* EXERCISE DIRECTIONS: Extract every line of text from all the items below verbatim, in order, and leave out the bracketed picture placeholders.

* INFORMATION:

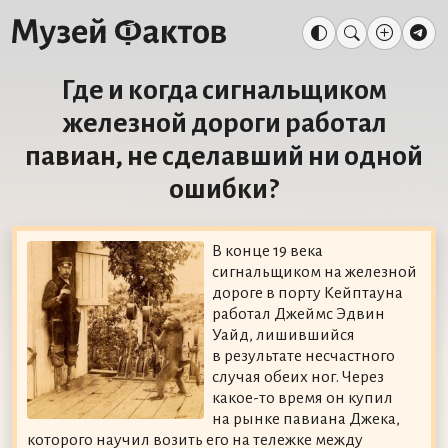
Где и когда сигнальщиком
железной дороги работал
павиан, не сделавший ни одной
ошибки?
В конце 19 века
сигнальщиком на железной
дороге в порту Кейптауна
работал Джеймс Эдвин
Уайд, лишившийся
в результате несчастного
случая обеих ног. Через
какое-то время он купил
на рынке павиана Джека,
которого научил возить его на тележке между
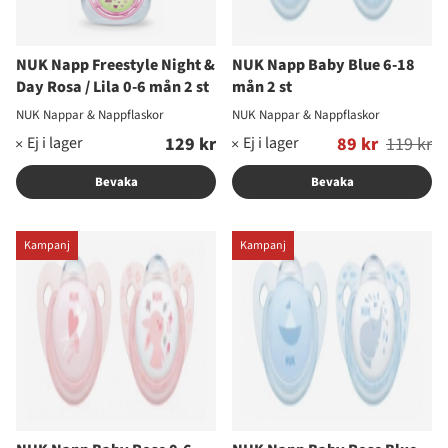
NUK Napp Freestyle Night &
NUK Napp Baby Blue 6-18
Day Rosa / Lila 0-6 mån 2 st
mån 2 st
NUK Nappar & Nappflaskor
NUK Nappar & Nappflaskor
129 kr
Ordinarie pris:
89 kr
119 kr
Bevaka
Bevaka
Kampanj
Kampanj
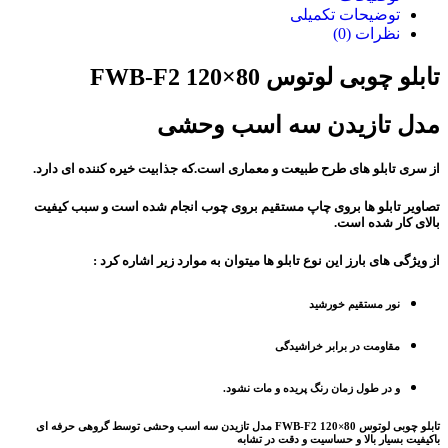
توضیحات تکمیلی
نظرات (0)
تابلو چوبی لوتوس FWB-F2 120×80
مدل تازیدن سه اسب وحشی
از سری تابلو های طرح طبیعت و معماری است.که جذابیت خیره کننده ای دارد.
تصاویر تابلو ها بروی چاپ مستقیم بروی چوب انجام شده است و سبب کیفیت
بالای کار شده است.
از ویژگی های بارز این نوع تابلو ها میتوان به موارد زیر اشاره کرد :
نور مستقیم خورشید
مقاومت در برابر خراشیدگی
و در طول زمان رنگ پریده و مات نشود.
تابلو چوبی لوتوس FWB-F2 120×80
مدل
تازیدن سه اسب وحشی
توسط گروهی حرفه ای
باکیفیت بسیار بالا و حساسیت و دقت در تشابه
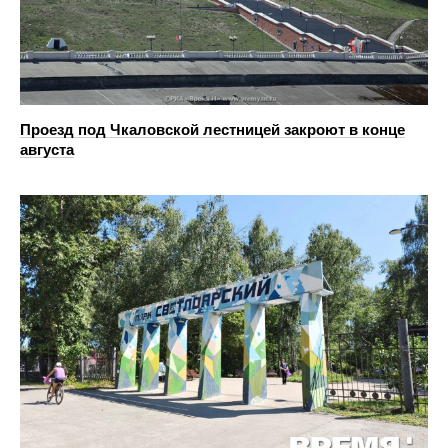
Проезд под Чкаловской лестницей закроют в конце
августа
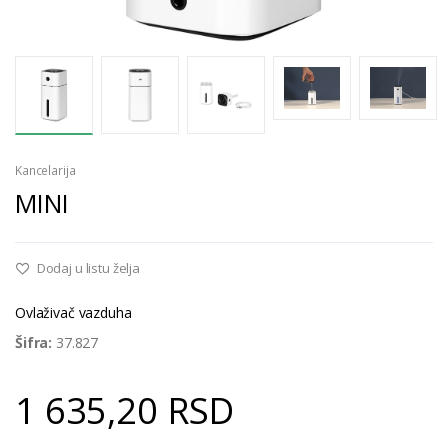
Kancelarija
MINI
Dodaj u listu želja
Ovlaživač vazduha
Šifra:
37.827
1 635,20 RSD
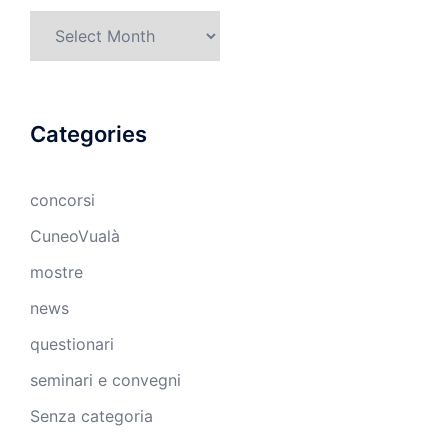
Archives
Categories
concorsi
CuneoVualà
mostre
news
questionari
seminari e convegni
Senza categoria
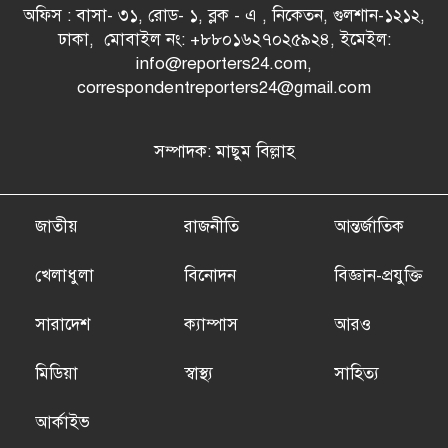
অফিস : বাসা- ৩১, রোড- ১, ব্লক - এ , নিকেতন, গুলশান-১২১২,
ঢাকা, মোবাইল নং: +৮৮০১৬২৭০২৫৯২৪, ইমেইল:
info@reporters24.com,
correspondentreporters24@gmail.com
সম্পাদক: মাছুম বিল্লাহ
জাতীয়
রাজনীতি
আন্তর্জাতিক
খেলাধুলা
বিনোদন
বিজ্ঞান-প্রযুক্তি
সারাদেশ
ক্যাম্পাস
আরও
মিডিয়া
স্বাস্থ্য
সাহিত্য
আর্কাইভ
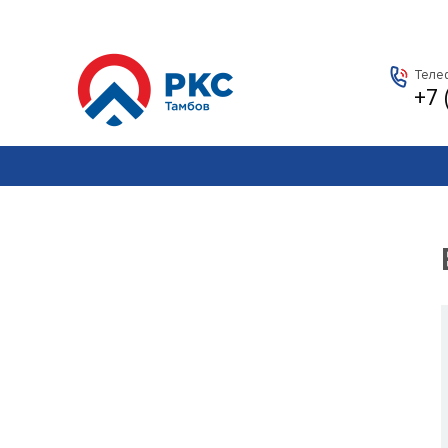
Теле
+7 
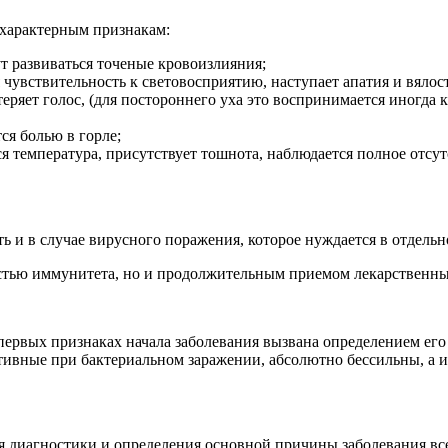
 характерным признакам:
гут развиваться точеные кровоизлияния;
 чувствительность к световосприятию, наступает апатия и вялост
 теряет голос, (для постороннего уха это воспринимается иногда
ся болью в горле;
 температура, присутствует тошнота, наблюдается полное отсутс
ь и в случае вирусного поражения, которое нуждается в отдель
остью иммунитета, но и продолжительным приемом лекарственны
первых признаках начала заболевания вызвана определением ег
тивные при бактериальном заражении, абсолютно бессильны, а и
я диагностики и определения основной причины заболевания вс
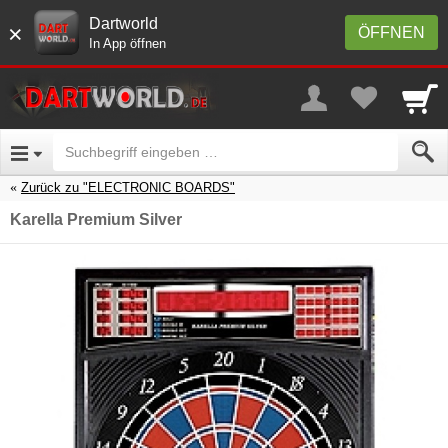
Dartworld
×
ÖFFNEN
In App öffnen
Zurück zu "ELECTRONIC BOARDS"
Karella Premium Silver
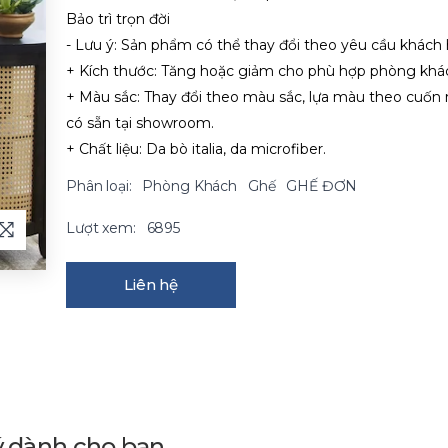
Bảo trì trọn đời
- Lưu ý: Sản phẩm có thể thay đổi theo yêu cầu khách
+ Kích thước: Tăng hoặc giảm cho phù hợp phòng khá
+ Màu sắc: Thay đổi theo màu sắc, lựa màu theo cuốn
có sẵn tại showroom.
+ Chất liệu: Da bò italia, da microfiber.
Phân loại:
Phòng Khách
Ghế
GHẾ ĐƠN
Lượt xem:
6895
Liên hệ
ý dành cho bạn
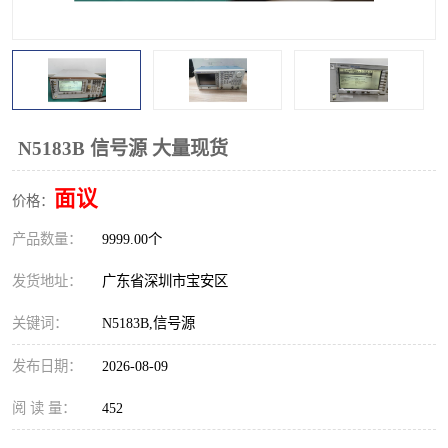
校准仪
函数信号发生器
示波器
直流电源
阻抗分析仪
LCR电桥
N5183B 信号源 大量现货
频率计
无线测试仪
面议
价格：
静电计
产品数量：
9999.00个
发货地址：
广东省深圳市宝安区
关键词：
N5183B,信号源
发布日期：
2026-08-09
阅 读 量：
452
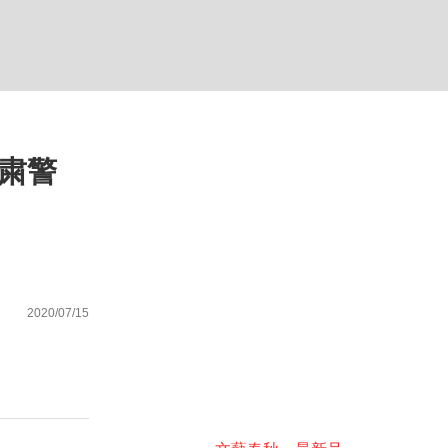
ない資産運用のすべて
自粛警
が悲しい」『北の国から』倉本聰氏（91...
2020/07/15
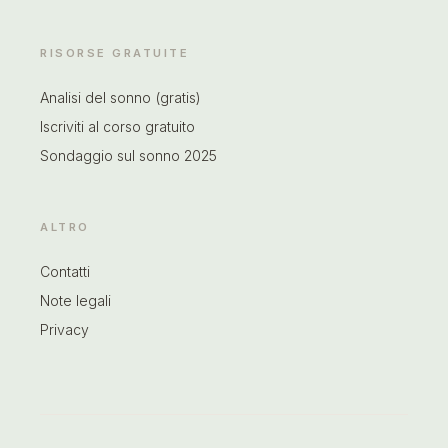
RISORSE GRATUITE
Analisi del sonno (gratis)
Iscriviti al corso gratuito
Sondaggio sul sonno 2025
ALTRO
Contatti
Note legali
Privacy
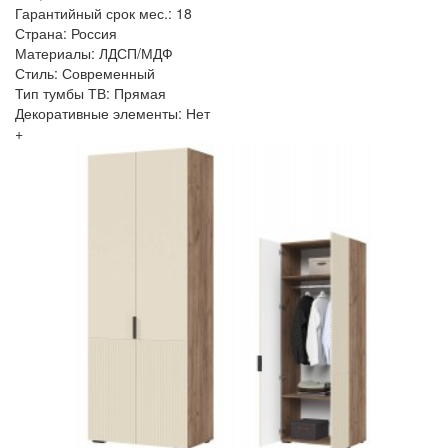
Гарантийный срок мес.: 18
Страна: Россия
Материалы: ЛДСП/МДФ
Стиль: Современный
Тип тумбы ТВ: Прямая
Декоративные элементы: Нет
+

* ANSWER SECTION:
Где и когда сигнальщиком
железной дороги работал
павиан, не сделавший ни одной
ошибки?
В конце 19 века
сигнальщиком на железной
дороге в порту Кейптауна
работал Джеймс Эдвин
Уайд, лишившийся
в результате несчастного
случая обеих ног. Через
какое-то время он купил
на рынке павиана Джека,
которого научил возить его на тележке между
NUK Napp Freestyle Night &
NUK Napp Baby Blue 6-18
Day Rosa / Lila 0-6 mån 2 st
mån 2 st
NUK Nappar & Nappflaskor
NUK Nappar & Nappflaskor
129 kr
Ordinarie pris:
89 kr
119 kr
Bevaka
Bevaka
Kampanj
Kampanj
توضیحات تکمیلی
نظرات (0)
تابلو چوبی لوتوس FWB-F2 120×80
مدل تازیدن سه اسب وحشی
از سری تابلو های طرح طبیعت و معماری است.که جذابیت خیره کننده ای دارد.
تصاویر تابلو ها بروی چاپ مستقیم بروی چوب انجام شده است و سبب کیفیت
بالای کار شده است.
از ویژگی های بارز این نوع تابلو ها میتوان به موارد زیر اشاره کرد :
نور مستقیم خورشید
مقاومت در برابر خراشیدگی
و در طول زمان رنگ پریده و مات نشود.
تابلو چوبی لوتوس FWB-F2 120×80
مدل
تازیدن سه اسب وحشی
توسط گروهی حرفه ای
باکیفیت بسیار بالا و حساسیت و دقت در تشابه
Проезд под Чкаловской лестницей закроют в конце
августа
Kancelarija
MINI
Dodaj u listu želja
Ovlaživač vazduha
Šifra:
37.827
1 635,20 RSD
Archives
Categories
concorsi
CuneoVualà
mostre
news
questionari
seminari e convegni
Senza categoria
অফিস : বাসা- ৩১, রোড- ১, ব্লক - এ , নিকেতন, গুলশান-১২১২,
ঢাকা, মোবাইল নং: +৮৮০১৬২৭০২৫৯২৪, ইমেইল:
info@reporters24.com,
correspondentreporters24@gmail.com
সম্পাদক: মাছুম বিল্লাহ
জাতীয়
রাজনীতি
আন্তর্জাতিক
খেলাধুলা
বিনোদন
বিজ্ঞান-প্রযুক্তি
সারাদেশ
ক্যাম্পাস
আরও
মিডিয়া
স্বাস্থ্য
সাহিত্য
আর্কাইভ
Теле
+7 
 характерным признакам:
гут развиваться точеные кровоизлияния;
 чувствительность к световосприятию, наступает апатия и вялост
 теряет голос, (для постороннего уха это воспринимается иногда
ся болью в горле;
 температура, присутствует тошнота, наблюдается полное отсутс
ь и в случае вирусного поражения, которое нуждается в отдель
остью иммунитета, но и продолжительным приемом лекарственны
первых признаках начала заболевания вызвана определением ег
тивные при бактериальном заражении, абсолютно бессильны, а и
я диагностики и определения основной причины заболевания вс
Dartworld
×
ÖFFNEN
In App öffnen
Zurück zu "ELECTRONIC BOARDS"
Karella Premium Silver
Bảo trì trọn đời
- Lưu ý: Sản phẩm có thể thay đổi theo yêu cầu khách
+ Kích thước: Tăng hoặc giảm cho phù hợp phòng khá
+ Màu sắc: Thay đổi theo màu sắc, lựa màu theo cuốn
có sẵn tại showroom.
+ Chất liệu: Da bò italia, da microfiber.
Phân loại:
Phòng Khách
Ghế
GHẾ ĐƠN
Lượt xem:
6895
Liên hệ
ý dành cho bạn
校准仪
函数信号发生器
示波器
直流电源
阻抗分析仪
LCR电桥
N5183B 信号源 大量现货
频率计
无线测试仪
面议
价格：
静电计
产品数量：
9999.00个
发货地址：
广东省深圳市宝安区
关键词：
N5183B,信号源
发布日期：
2026-08-09
阅 读 量：
452
ない資産運用のすべて
自粛警
が悲しい」『北の国から』倉本聰氏（91...
2020/07/15
RISORSE GRATUITE
Analisi del sonno (gratis)
Iscriviti al corso gratuito
Sondaggio sul sonno 2025
ALTRO
Contatti
Note legali
Privacy
Гарантийный срок мес.: 18
Страна: Россия
Материалы: ЛДСП/МДФ
Стиль: Современный
Тип тумбы ТВ: Прямая
Декоративные элементы: Нет
+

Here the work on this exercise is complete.